For another heartening example, take a look at The New Republic, which has undergone quite a few shakeups. While the venerable publication lost a great number of its white, male contributors, who departed in a memorable huff when the publication was bought by Facebook’s Chris Hughes (who is now selling the publication to Win McCormack), the diversity on staff has absolutely skyrocketed, true to predictions.
Notes VIDA: “Last year we reported that The New Republic made good on its promise to change, with slight improvement in most categories. In 2015, we observed a dramatic increase, as women’s share of the pie increased to 45 percent, up 18 percentage points from 2014’s 27 percent.”
On the other hand, VIDA highlights the Paris Review as an example of a publication where progress can precede backsliding. Their byline count went from near parity a few years back back to majority-male this year:
Finally, The New York Times Book Review appears to be the shining paragon of steady change. When VIDA began counting, a lot of female writers (including Jennifer Weiner, most prominently, as well as this writer) were particularly miffed at the Paper of Record’s approach to reviewing books by women, with reviews by women. A few years after the kvetching commenced, the Times hired a woman, Pamela Paul, to helm the section. The change began immediately.

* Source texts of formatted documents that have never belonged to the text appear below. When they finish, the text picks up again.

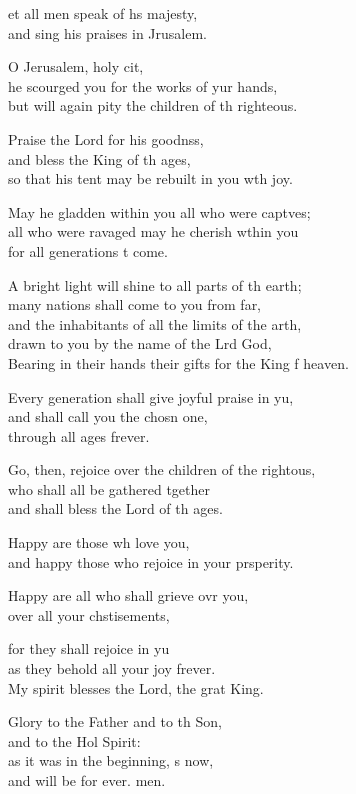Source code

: \begin{psalmverse}
  \begin{patverse}
et all men speak of h\pointup{\i}s majesty,\Med\\
and sing his praises in Jrusalem.

O Jerusalem, holy cit,\Flex\\
he scourged you for the works of yur hands,\Med\\
but will again pity the children of th righteous.

Praise the Lord for his goodnss,\Flex\\
and bless the King of th ages,\Med\\
so that his tent may be rebuilt in you w\pointup{\i}th joy.

May he gladden within you all who were capt\pointup{\i}ves;\Flex\\
all who were ravaged may he cherish w\pointup{\i}thin you\Med\\
for all generations t come.

A bright light will shine to all parts of th earth;\Med\\
many nations shall come to you from far,\\
and the inhabitants of all the limits of the arth,\Flex\\
drawn to you by the name of the Lrd God,\Med\\
Bearing in their hands their gifts for the King f heaven.

Every generation shall give joyful praise in yu,\Flex\\
and shall call you the chosn one,\Med\\
through all ages frever.

Go, then, rejoice over the children of the rightous,\Flex\\
who shall all be gathered tgether\Med\\
and shall bless the Lord of th ages.

Happy are those wh love you,\Med\\
and happy those who rejoice in your prsperity.

Happy are all who shall grieve ovr you,\Med\\
over all your chstisements,

for they shall rejoice in yu\Flex\\
as they behold all your joy frever.\Med\\
My spirit blesses the Lord, the grat King.

Glory to the Father and to th Son,\Med\\
and to the Hol Spirit:\\
as it was in the beginning, \pointup{\i}s now,\Med\\
and will be for ever. men.

  \end{patverse}
\end{psalmverse}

Looking at the numbers as counted by VIDA, the progress is slow and steady, something we’ve seen reflected in the year-end tally of “best books,” as well as the overall byline count:
The steady leveling of the playing field at so many of these publications after six years of counting is encouraging because it shows what a direct appeal can accomplish. Unlike movie studios and even publishing houses, the staffs at literary and political magazines are leaner and can respond to critique more quickly and nimbly, setting an example for other industries to follow.